State Key Laboratory of Oral Diseases, National Center for Stomatology, National Clinical Research Center for Oral Diseases, West China Hospital of Stomatology, Sichuan University, Chengdu, China.
Sichuan Provincial Engineering Research Center of Oral Biomaterials, Chengdu, Sichuan, China.
Cell Prolif. 2024 Jul;57(7):e13624. doi: 10.1111/cpr.13624. Epub 2024 Feb 27.
Certain miRNAs, notably miR29c, demonstrate a remarkable capacity to regulate cellular osteogenic differentiation. However, their application in tissue regeneration is hampered by their inherent instability and susceptibility to degradation.
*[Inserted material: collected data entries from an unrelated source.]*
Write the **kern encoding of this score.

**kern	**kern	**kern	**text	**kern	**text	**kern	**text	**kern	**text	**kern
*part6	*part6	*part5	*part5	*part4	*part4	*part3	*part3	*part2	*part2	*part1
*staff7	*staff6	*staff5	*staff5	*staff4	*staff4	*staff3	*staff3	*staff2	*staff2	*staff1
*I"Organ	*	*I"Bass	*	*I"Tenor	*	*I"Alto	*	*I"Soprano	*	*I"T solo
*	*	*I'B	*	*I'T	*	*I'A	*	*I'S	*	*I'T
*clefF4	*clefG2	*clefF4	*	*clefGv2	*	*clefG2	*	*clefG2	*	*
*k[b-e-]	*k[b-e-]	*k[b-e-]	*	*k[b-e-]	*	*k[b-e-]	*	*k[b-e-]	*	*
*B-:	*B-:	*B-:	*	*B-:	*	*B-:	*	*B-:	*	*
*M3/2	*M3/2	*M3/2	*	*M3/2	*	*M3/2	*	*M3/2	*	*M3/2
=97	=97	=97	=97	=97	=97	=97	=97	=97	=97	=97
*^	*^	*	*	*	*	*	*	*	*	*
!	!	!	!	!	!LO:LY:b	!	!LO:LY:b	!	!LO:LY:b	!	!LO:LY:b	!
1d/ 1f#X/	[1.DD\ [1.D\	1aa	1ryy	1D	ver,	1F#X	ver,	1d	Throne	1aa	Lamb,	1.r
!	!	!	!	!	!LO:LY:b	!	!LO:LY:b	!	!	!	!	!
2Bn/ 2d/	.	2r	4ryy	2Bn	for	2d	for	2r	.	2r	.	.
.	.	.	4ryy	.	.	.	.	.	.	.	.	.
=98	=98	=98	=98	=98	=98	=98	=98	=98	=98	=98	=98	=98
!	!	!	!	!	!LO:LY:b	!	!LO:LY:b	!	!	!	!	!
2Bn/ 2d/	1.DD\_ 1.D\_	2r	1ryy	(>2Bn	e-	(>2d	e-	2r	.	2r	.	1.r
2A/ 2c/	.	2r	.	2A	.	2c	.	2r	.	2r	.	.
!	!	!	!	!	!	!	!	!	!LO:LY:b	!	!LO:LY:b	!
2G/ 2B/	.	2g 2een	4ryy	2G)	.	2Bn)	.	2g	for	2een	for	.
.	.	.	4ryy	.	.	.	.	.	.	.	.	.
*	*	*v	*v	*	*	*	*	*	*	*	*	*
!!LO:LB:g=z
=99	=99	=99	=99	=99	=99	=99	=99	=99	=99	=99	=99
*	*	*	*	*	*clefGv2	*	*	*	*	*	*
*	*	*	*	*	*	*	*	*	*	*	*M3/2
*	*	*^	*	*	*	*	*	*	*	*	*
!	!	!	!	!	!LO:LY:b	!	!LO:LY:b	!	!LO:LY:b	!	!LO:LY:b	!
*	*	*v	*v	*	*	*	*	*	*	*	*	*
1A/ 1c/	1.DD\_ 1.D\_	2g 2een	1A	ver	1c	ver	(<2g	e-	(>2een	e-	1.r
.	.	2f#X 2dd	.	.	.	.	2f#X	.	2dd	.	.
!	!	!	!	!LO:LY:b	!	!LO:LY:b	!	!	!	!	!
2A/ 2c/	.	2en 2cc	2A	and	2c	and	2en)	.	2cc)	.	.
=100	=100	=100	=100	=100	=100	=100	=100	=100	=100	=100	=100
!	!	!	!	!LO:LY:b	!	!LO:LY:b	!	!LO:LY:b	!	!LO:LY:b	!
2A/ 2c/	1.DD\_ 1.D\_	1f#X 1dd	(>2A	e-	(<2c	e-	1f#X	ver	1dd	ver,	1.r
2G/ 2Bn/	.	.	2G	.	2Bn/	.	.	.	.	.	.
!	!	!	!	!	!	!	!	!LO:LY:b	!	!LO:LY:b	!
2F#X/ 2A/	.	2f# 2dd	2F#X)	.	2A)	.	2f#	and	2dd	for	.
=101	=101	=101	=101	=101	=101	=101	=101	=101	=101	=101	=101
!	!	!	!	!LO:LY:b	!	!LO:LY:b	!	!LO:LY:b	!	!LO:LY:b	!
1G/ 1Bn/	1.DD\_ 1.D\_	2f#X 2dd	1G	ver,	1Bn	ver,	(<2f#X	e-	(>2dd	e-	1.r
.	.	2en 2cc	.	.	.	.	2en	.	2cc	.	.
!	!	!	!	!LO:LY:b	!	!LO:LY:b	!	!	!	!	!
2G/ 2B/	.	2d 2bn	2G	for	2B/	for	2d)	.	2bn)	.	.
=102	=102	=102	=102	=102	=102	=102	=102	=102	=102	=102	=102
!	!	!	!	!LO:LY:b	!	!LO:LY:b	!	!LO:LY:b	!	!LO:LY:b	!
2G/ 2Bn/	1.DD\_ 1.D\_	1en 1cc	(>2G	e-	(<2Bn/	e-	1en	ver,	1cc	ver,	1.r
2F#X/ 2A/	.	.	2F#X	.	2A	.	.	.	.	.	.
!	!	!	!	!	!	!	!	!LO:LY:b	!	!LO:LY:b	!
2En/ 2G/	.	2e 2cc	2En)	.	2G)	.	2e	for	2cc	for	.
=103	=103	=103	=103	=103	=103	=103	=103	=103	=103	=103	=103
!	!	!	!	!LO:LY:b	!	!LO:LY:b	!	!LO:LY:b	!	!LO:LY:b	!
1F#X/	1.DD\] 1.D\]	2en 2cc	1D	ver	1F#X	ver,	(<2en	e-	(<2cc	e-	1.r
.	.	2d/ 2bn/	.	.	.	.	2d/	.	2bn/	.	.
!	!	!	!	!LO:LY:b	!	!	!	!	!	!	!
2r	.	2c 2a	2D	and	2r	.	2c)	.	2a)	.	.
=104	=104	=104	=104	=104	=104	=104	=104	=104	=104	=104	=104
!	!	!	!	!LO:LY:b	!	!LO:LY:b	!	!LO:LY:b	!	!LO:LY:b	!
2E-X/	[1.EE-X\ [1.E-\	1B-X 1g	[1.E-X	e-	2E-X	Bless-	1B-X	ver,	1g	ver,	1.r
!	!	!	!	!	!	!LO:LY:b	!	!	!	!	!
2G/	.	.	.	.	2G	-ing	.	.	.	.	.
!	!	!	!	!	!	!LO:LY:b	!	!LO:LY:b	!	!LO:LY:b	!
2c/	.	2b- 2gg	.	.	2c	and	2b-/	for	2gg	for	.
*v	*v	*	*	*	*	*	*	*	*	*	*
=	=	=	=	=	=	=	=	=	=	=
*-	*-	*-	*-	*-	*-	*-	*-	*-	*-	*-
In this study, we developed a novel miR29c delivery system utilising tetrahedral framework nucleic acids (tFNAs), aiming to enhance its stability and endocytosis capability, augment the efficacy of miR29c, foster osteogenesis in bone marrow mesenchymal stem cells (BMSCs), and significantly improve the repair of critical-sized bone defects (CSBDs). We confirmed the successful synthesis and biocompatibility of sticky ends-modified tFNAs (stFNAs) and miR29c-modified stFNAs (stFNAs-miR29c) through polyacrylamide gel electrophoresis, microscopy scanning, a cell counting kit-8 assay and so on. The mechanism and osteogenesis effects of stFNAs-miR29c were explored using immunofluorescence staining, western blotting, and reserve transcription quantitative real-time polymerase chain reaction. Additionally, the impact of stFNAs-miR29c on CSBD repair was assessed via micro-CT and histological staining. The nano-carrier, stFNAs-miR29c was successfully synthesised and exhibited exemplary biocompatibility. This nano-nucleic acid material significantly upregulated osteogenic differentiation-related markers in BMSCs. After 2 months, stFNAs-miR29c demonstrated significant bone regeneration and reconstruction in CSBDs. Mechanistically, stFNAs-miR29c enhanced osteogenesis of BMSCs by upregulating the Wnt signalling pathway, contributing to improved bone tissue regeneration. The development of this novel nucleic acid nano-carrier, stFNAs-miR29c, presents a potential new avenue for guided bone regeneration and bone tissue engineering research.
某些 miRNA,特别是 miR29c,表现出显著调节细胞成骨分化的能力。然而,它们在组织再生中的应用受到固有不稳定性和易降解性的限制。在这项研究中,我们开发了一种利用四面体框架核酸(tFNAs)的新型 miR29c 递药系统,旨在增强其稳定性和内吞能力,增强 miR29c 的功效,促进骨髓间充质干细胞(BMSCs)成骨,并显著改善临界尺寸骨缺损(CSBDs)的修复。我们通过聚丙烯酰胺凝胶电泳、显微镜扫描、细胞计数试剂盒-8 测定等证实了粘性末端修饰的 tFNAs(stFNAs)和 miR29c 修饰的 stFNAs(stFNAs-miR29c)的成功合成和生物相容性。通过免疫荧光染色、western blot 和实时定量聚合酶链反应等方法探讨了 stFNAs-miR29c 的作用机制和成骨作用。此外,通过 micro-CT 和组织学染色评估了 stFNAs-miR29c 对 CSBD 修复的影响。成功合成了纳米载体 stFNAs-miR29c,表现出良好的生物相容性。这种纳米核酸材料显著上调了 BMSCs 中成骨分化相关标志物的表达。2 个月后,stFNAs-miR29c 在 CSBD 中表现出明显的骨再生和重建。机制上,stFNAs-miR29c 通过上调 Wnt 信号通路增强了 BMSCs 的成骨作用,有助于改善骨组织再生。这种新型核酸纳米载体 stFNAs-miR29c 的开发为引导骨再生和骨组织工程研究提供了新的途径。